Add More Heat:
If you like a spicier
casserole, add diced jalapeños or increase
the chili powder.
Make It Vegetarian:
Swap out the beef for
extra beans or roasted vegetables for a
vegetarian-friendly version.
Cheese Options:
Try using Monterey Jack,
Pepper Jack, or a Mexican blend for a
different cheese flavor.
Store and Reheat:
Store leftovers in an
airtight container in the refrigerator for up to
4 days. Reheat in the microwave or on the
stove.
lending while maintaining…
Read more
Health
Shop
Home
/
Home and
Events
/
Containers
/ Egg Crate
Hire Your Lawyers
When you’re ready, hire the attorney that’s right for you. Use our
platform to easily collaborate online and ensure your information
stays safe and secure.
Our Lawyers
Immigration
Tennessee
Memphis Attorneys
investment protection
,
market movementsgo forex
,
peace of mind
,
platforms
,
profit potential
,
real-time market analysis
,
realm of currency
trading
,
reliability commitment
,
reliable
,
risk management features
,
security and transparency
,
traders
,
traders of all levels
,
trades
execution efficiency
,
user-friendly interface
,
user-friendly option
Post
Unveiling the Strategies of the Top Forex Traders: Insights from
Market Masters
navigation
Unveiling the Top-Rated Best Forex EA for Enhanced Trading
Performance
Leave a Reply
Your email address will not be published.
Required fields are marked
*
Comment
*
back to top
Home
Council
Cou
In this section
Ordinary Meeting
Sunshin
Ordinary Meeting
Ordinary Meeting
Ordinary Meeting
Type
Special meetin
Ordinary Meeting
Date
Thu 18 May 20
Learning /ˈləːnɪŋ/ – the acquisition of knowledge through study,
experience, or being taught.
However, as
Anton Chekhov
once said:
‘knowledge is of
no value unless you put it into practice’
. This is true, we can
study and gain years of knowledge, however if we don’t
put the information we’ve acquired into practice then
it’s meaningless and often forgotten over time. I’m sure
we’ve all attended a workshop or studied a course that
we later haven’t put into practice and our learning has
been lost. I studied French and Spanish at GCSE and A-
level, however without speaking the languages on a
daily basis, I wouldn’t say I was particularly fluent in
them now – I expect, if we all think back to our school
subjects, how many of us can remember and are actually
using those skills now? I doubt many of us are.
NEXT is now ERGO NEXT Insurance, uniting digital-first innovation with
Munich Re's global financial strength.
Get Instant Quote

# EXERCISE DETAILS
The expected response is the entire listing, repeated word for word.

# EXERCISE RESPONSE
Add More Heat:
If you like a spicier
casserole, add diced jalapeños or increase
the chili powder.
Make It Vegetarian:
Swap out the beef for
extra beans or roasted vegetables for a
vegetarian-friendly version.
Cheese Options:
Try using Monterey Jack,
Pepper Jack, or a Mexican blend for a
different cheese flavor.
Store and Reheat:
Store leftovers in an
airtight container in the refrigerator for up to
4 days. Reheat in the microwave or on the
stove.
lending while maintaining…
Read more
Health
Shop
Home
/
Home and
Events
/
Containers
/ Egg Crate
Hire Your Lawyers
When you’re ready, hire the attorney that’s right for you. Use our
platform to easily collaborate online and ensure your information
stays safe and secure.
Our Lawyers
Immigration
Tennessee
Memphis Attorneys
investment protection
,
market movementsgo forex
,
peace of mind
,
platforms
,
profit potential
,
real-time market analysis
,
realm of currency
trading
,
reliability commitment
,
reliable
,
risk management features
,
security and transparency
,
traders
,
traders of all levels
,
trades
execution efficiency
,
user-friendly interface
,
user-friendly option
Post
Unveiling the Strategies of the Top Forex Traders: Insights from
Market Masters
navigation
Unveiling the Top-Rated Best Forex EA for Enhanced Trading
Performance
Leave a Reply
Your email address will not be published.
Required fields are marked
*
Comment
*
back to top
Home
Council
Cou
In this section
Ordinary Meeting
Sunshin
Ordinary Meeting
Ordinary Meeting
Ordinary Meeting
Type
Special meetin
Ordinary Meeting
Date
Thu 18 May 20
Learning /ˈləːnɪŋ/ – the acquisition of knowledge through study,
experience, or being taught.
However, as
Anton Chekhov
once said:
‘knowledge is of
no value unless you put it into practice’
. This is true, we can
study and gain years of knowledge, however if we don’t
put the information we’ve acquired into practice then
it’s meaningless and often forgotten over time. I’m sure
we’ve all attended a workshop or studied a course that
we later haven’t put into practice and our learning has
been lost. I studied French and Spanish at GCSE and A-
level, however without speaking the languages on a
daily basis, I wouldn’t say I was particularly fluent in
them now – I expect, if we all think back to our school
subjects, how many of us can remember and are actually
using those skills now? I doubt many of us are.
NEXT is now ERGO NEXT Insurance, uniting digital-first innovation with
Munich Re's global financial strength.
Get Instant Quote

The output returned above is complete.